__WHAT YOU ARE ASKED TO DO__. Could you copy every record below exactly as it is written?

── DATA TO PROCESS

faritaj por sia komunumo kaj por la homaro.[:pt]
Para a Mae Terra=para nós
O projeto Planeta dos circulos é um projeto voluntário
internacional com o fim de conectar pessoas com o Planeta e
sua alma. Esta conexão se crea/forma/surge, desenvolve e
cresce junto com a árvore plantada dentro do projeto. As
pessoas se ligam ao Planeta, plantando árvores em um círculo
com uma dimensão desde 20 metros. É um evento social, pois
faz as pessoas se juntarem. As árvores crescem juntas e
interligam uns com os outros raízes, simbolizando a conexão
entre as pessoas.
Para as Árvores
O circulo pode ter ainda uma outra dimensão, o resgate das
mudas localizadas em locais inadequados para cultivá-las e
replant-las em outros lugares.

────

__RESULT OF THE EXERCISE__.
faritaj por sia komunumo kaj por la homaro.[:pt]
Para a Mae Terra=para nós
O projeto Planeta dos circulos é um projeto voluntário
internacional com o fim de conectar pessoas com o Planeta e
sua alma. Esta conexão se crea/forma/surge, desenvolve e
cresce junto com a árvore plantada dentro do projeto. As
pessoas se ligam ao Planeta, plantando árvores em um círculo
com uma dimensão desde 20 metros. É um evento social, pois
faz as pessoas se juntarem. As árvores crescem juntas e
interligam uns com os outros raízes, simbolizando a conexão
entre as pessoas.
Para as Árvores
O circulo pode ter ainda uma outra dimensão, o resgate das
mudas localizadas em locais inadequados para cultivá-las e
replant-las em outros lugares.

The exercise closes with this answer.